[Entries taken from a collection]
========================================

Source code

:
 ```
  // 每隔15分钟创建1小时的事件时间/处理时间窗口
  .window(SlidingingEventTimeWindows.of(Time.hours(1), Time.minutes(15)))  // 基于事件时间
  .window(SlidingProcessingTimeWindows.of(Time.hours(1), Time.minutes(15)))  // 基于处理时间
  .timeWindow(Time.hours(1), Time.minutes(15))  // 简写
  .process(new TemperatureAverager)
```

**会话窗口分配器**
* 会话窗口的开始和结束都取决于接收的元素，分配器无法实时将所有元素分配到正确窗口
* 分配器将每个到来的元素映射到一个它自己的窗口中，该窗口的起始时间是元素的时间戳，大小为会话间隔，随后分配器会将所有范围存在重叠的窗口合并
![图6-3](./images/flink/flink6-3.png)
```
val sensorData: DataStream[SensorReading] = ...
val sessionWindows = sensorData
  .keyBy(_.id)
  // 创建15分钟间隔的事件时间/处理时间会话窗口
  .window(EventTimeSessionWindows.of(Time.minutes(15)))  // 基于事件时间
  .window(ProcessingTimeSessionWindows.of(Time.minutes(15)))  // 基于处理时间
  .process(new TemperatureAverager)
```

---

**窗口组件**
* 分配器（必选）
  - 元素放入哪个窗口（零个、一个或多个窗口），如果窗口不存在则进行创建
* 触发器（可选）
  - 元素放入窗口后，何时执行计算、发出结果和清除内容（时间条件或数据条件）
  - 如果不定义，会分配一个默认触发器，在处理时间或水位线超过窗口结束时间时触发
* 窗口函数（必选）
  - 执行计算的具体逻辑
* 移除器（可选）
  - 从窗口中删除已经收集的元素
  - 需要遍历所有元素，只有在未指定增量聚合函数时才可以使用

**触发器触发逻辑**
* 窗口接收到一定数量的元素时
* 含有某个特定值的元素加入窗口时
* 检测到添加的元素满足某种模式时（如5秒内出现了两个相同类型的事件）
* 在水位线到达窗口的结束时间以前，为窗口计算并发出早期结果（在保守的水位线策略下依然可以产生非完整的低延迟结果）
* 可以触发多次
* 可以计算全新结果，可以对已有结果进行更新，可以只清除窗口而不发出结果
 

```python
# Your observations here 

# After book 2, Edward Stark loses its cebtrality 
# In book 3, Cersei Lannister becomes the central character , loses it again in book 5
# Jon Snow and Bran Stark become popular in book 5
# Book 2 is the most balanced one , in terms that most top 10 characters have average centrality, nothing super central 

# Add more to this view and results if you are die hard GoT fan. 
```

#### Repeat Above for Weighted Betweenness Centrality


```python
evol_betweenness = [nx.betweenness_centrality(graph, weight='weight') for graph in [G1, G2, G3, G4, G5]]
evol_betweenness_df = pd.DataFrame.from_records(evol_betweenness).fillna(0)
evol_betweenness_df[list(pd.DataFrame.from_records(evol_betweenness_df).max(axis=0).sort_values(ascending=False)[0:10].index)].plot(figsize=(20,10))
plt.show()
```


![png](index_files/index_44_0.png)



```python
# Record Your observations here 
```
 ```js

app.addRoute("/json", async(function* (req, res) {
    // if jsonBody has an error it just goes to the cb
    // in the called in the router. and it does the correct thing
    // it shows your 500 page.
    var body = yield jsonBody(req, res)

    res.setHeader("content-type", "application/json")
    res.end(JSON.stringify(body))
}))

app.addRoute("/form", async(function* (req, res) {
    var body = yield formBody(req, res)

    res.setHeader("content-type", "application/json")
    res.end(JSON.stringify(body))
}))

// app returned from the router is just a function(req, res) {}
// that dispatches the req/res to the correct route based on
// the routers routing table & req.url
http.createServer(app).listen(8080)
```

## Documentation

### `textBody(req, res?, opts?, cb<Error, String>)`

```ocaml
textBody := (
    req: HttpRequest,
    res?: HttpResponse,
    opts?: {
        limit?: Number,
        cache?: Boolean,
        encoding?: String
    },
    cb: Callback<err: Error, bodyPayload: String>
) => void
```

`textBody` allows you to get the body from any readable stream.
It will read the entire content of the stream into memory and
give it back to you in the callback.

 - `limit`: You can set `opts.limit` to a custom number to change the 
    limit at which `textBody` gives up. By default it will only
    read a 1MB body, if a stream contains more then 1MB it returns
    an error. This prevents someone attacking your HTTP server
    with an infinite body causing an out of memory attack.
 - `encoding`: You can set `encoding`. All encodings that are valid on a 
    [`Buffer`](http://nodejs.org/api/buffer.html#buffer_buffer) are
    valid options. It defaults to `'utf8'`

========================================

- _Problem statement_
Retype exactly the line with "with an infinite" and each line after it until the records end, and include no other line.

- _Result for this task_
    with an infinite body causing an out of memory attack.
 - `encoding`: You can set `encoding`. All encodings that are valid on a 
    [`Buffer`](http://nodejs.org/api/buffer.html#buffer_buffer) are
    valid options. It defaults to `'utf8'`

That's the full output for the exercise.